In Yasmeen Mansuree v. Union of India & Ors., the Delhi High Court directed the AIIMS to consider the appointment against the post of Nursing Officers to examine om merits the case of woman, who braved acid attack 15 years ago and appoint her as nursing officer even if it requires creating a supernumerary post. In this case, Ms. Yasmeen challenged the notification issued by AIIMS for recruitment of staff nurse in which acid attack victims were not given quota under Persons With Disability (PWD).

When the AIIMS failed to comply with the said order, the Delhi High Court imposed a stay on the process of recruitment of 2000 nursing officers for being discriminatory and depriving the victims and others like her of equal opportunity in public employment.

Conclusion

Severe and harsh law needs to be implemented in order to curb acid attacks. In countries such as Bangladesh, Colombia, Pakistan such laws have dropped the rate of acid attacks to an extent.

Bangladesh was the first country to pass a law banning acid violence in the year 2002. The acid attack incidents experienced a severe drop in the rate of occurrence after the implementation of the said law in Bangladesh which was known as the country with the highest number of such attacks. The law imposes death penalty for the perpetrators of acid attack.
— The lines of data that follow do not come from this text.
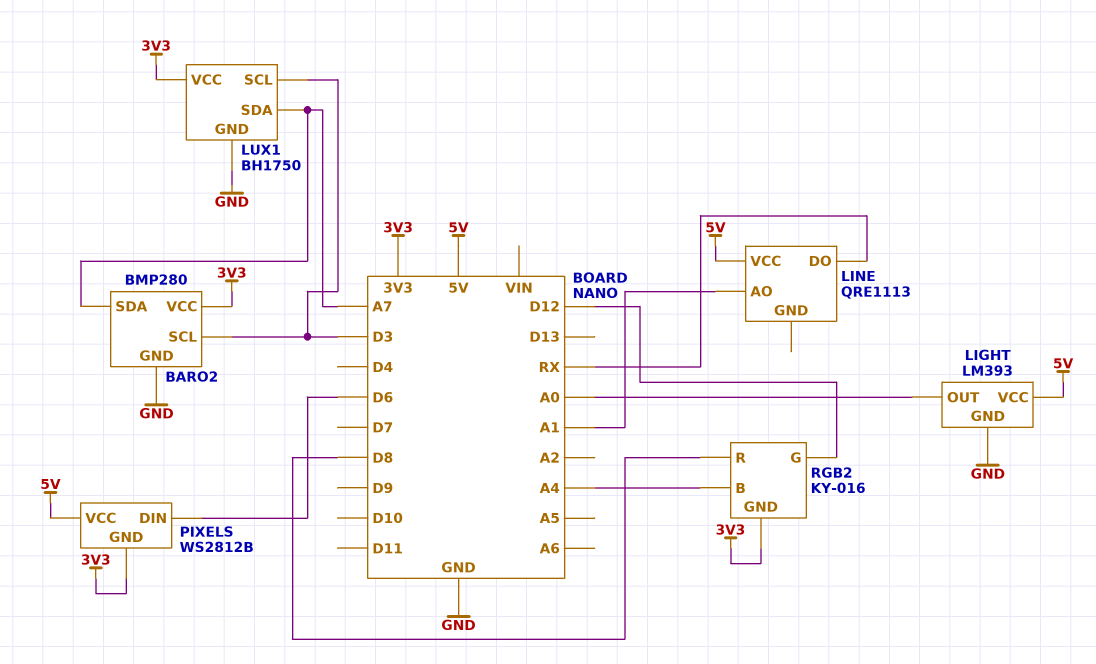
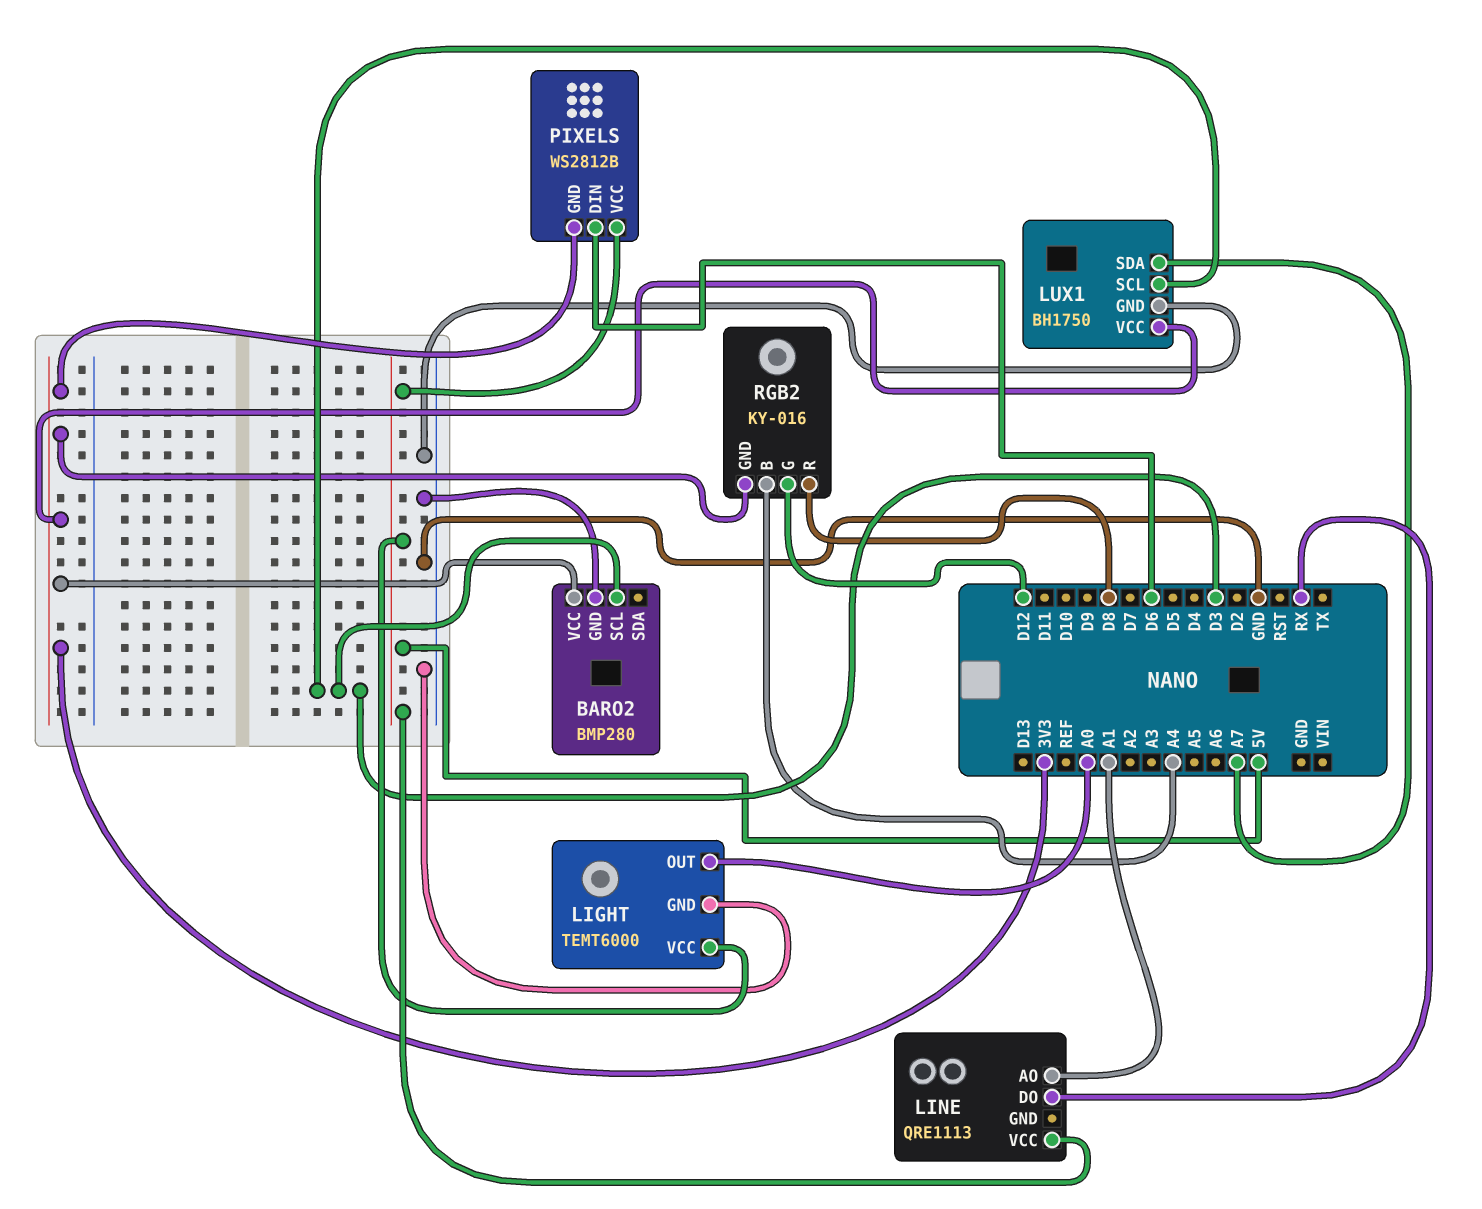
BARO2 pin SDA: A7 -> none
LIGHT: LM393 -> TEMT6000

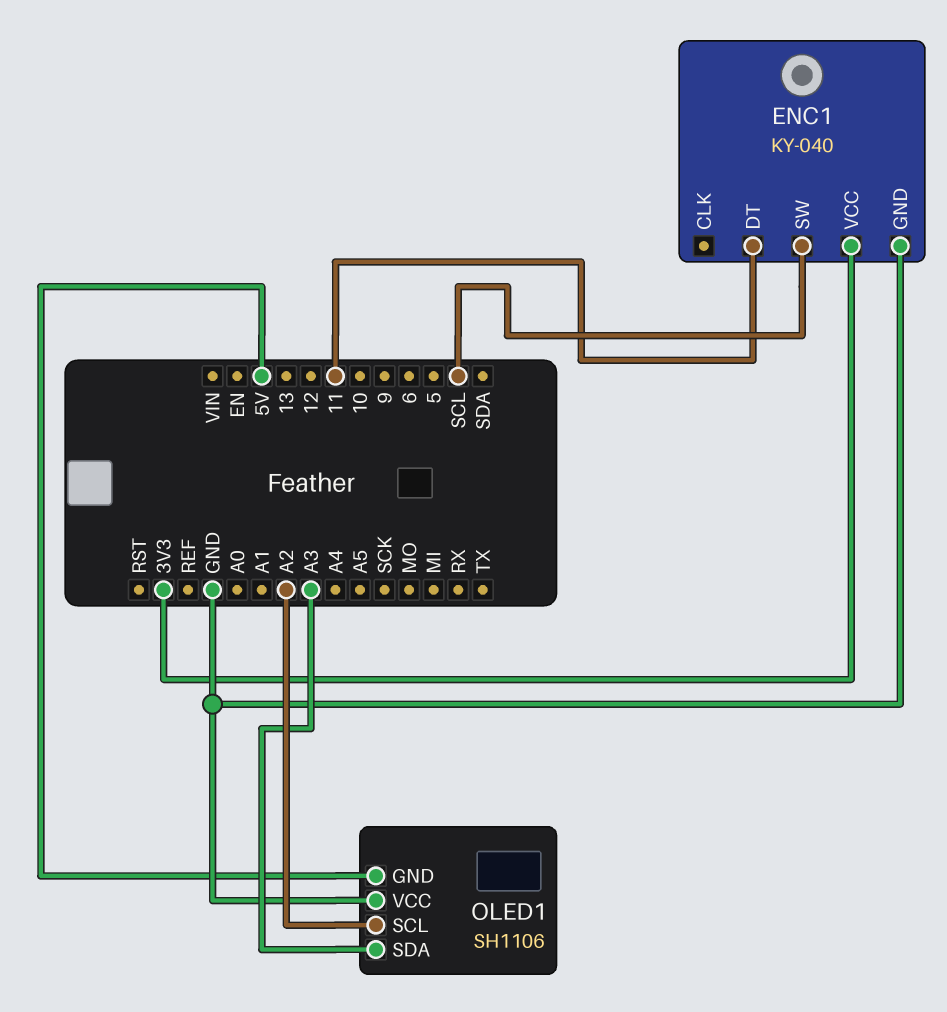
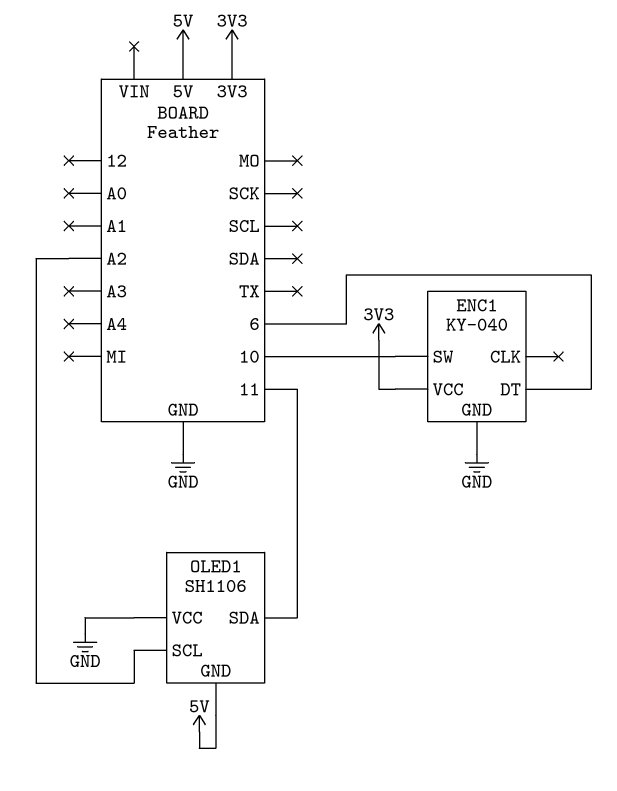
ENC1 pin DT: 11 -> 6
ENC1 pin SW: SCL -> 10
OLED1 pin SDA: A3 -> 11

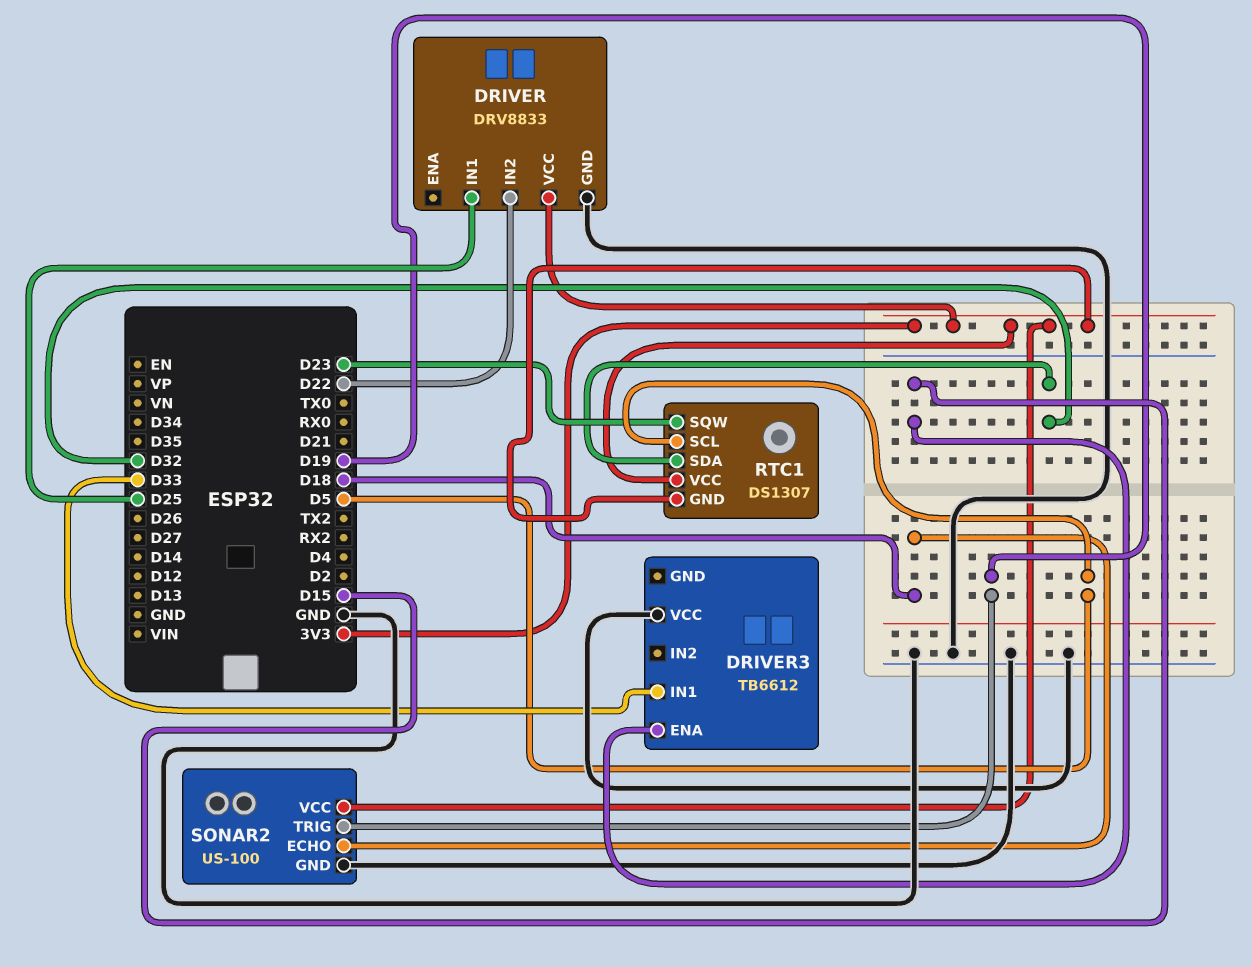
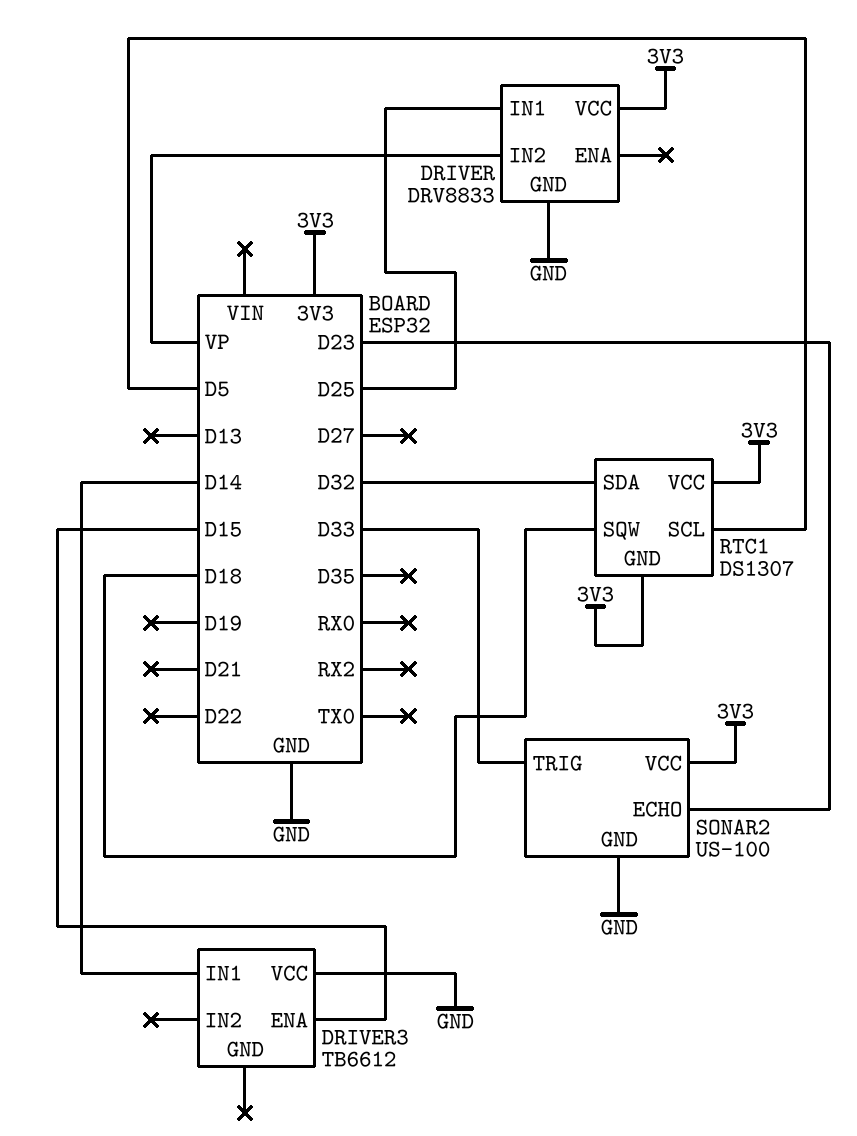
DRIVER pin IN2: D22 -> VP
DRIVER3 pin IN1: D33 -> D14
RTC1 pin SQW: D23 -> D18
SONAR2 pin ECHO: D18 -> D23
SONAR2 pin TRIG: D19 -> D33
In January 2016, Colombia enacted powerful legislative framework to impose sentences of 12 to 50 years in jail to perpetrators of acid attacks. Approximately 100 acid attacks each year, Colombia was making it one of the highest rates in the world.

In Pakistan the acid attacks became illegal when parliament passed the Acid Control and Acid Crime Prevention Bill which carry punishments of life imprisonment.

In India, even though the Supreme Court has issued guidelines in Laxmi v. Union of India regarding the sale of acid, thousands of acid bottles are still being sold illegally and in complete violation of these guidelines. There is also a necessity for a legislation solely regarding acid attack rather than including "new provisions" in IPC as well as Cr.P.C. As we have noted in the above cases, the punishment for the offender has varied from rigorous imprisonment for one year to life imprisonment and even to the extent of death sentence in each case. Since acid attack being a life threatening act, there is a necessity to bring in severe and unique legislation which ensures stricter punishment for the offenders rather than letting them walk out after serving a few years in prison.